Does this dataset show signs of alteration beyond instances of likely human error, such as censorship, deletion, or redaction, that are not accounted for otherwise?
No
The dataset does not show any obvious signs of alteration or human error. There is one acknowledged alteration: the DAS column has been replaced by a constant string (“Data and materials availability”) to remove personal emails. This is openly disclosed in the README. More broadly on the dataset, however, there is a lack of transparency in the workflow and it is not easily possible to reproduce the original list of articles. Providing a search strategy and inclusions and exclusions at each stage for the corpus of research articles published in Science between 2021 and 2024 would have been a useful addition.
Is the dataset well-suited to support its stated research purpose?
Parcialmente
This dataset is used to support a blog post. The dataset provides sufficient information for the type of analysis presented in the blog post, albeit the degree of documentation would not support its use for a full scientific study. For example, there are some observable shifts in year-on-year trends that may represent confounding variables, and for a full study, explanation of these would be required.
Does this dataset support the researcher’s stated conclusions?
Parcialmente
The headline figures (69% sharing data overall for articles in Science, 56% in a repository, 41% of code-generating papers sharing code) are recomputable from the dataset and appear supported. However, there are some presentational and methodological issues that mean the headlines give some appearance of being chosen to present a particularly optimistic view rather than one that is strictly neutral. First, the abstract's framing of data-sharing is selective. The pairing "69% shared … (6% did not generate or share data)" leaves out the 25.3% of the corpus (679 papers) that generated data but did not share it. This is arguably the most policy-relevant group. The statement that "6% did not generate or share data" is technically correct, but the word "or" is doing a lot of work: overall, 31% of articles did not share data, and among studies that generated data, 679/(679+1638) = 29% withheld it entirely. Second, there is also some asymmetry in the reporting in the blog post. For data, sharing rates are reported against the full corpus; for code, only against papers that generated code. The "Data and Code Sharing" graph grouped by publisher could easily give the false impression that all bars share the same denominator, but they do not. Second, cross-publisher comparisons are potentially misleading. The T&F "sharing data overall" figure appears to be a repository-sharing metric rather than an overall sharing metric, making the side-by-side "69% / 74% / 24%" framing an unfair comparison. Also, the three datasets span different timeframes: Science 2021–2024, PLOS 2018–2025, and T&F 2020–2023 (82.8% from 2023 alone). Restricting PLOS to 2021–2024 already shifts repository sharing from 26% to 29% and code sharing from 29% to 33%. No validation between pipelines is presented, and this makes it difficult to tell whether the stated conclusions are as even-handed as they could be. More discussion of these limitations would have benefitted the transparency of the work.

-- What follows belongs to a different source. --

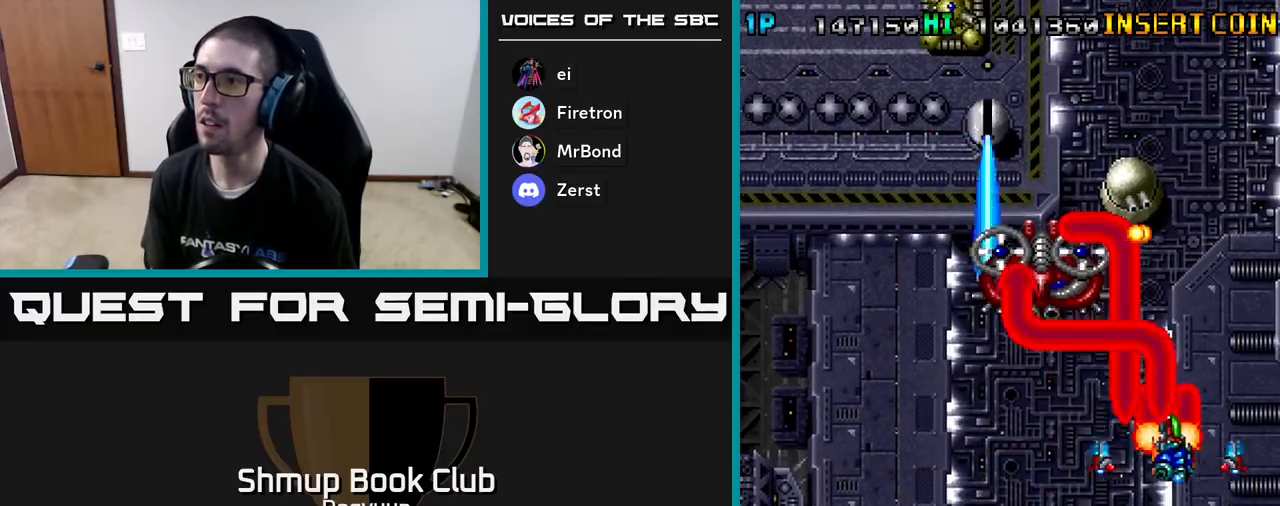
{"buttons": ["A", "DPAD_DOWN", "DPAD_RIGHT"], "events": [[83, "A", "up"], [117, "A", "down"], [200, "DPAD_UP", "up"], [233, "DPAD_DOWN", "down"], [250, "DPAD_RIGHT", "up"], [267, "A", "up"], [300, "A", "down"], [433, "DPAD_RIGHT", "down"], [450, "A", "up"], [483, "A", "down"]]}
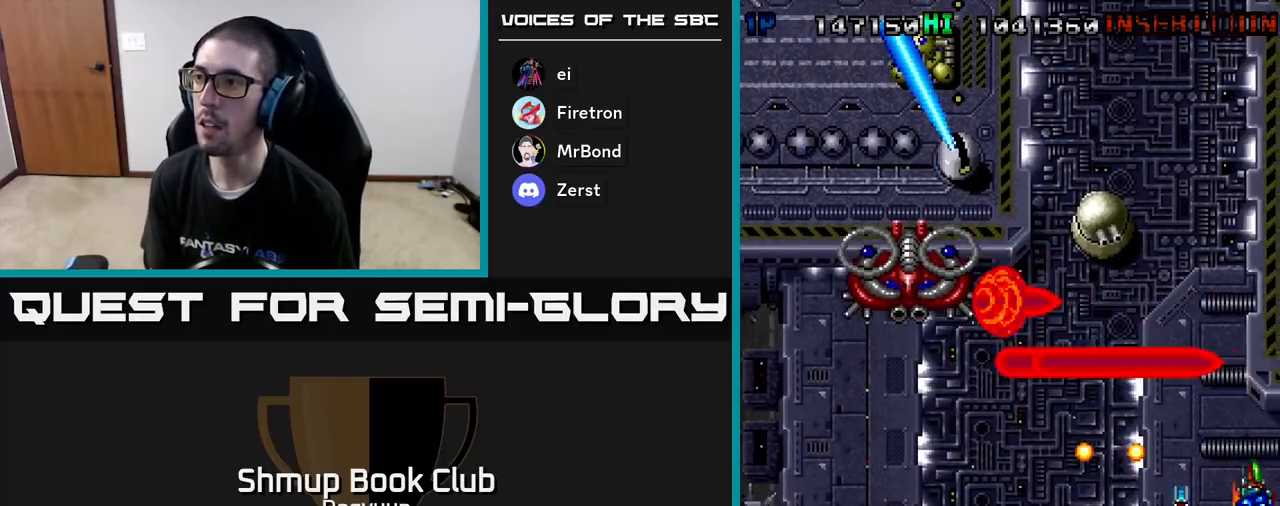
{"buttons": ["DPAD_DOWN"]}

Is the dataset granular enough to be a reliable standard of measurement?
Parcialmente
The dataset is granular at the level of individual articles, rather than being aggregated in any way. This is sufficiently granular for general-level scientometric analyses. However, for more detailed analyses, especially those intended to support a research article, additional detail may have been needed, particularly in terms of variable categories per article (where the granularity is more limited).
¿Está el conjunto de datos relativamente libre de errores?
The dataset appears largely error-free, though not without a few loose threads. Core structural checks performed well: DOIs were unique and correctly formatted, required Yes/No variables used consistent coding, publication years were complete and plausible, and no stray whitespace issues appeared in key categorical fields. Some gaps remain. A small number of rows were missing publication dates, field classifications, or first-author country information. The README also contains minor typographic inconsistencies. More notably, the shift in the Data_Generated instrument between 2022 and 2023 introduces a measurement inconsistency across the corpus. That does not look like a conventional coding error, but it weakens comparability. No quantified estimate of NLP labelling error was provided either. A few internal logic checks also raise questions. A number of records tagged as “Online” for data or code location lacked corresponding URLs, repository details, accessions, or DOIs. One article (10.1126/science.abg9868) included an NCBI accession and repository entry while being labelled only as “Suppl Material.” These do not necessarily indicate errors, though they suggest incomplete linkage between metadata fields and should be clarified. Overall, the dataset is reasonably clean and internally consistent, but only partly free from error.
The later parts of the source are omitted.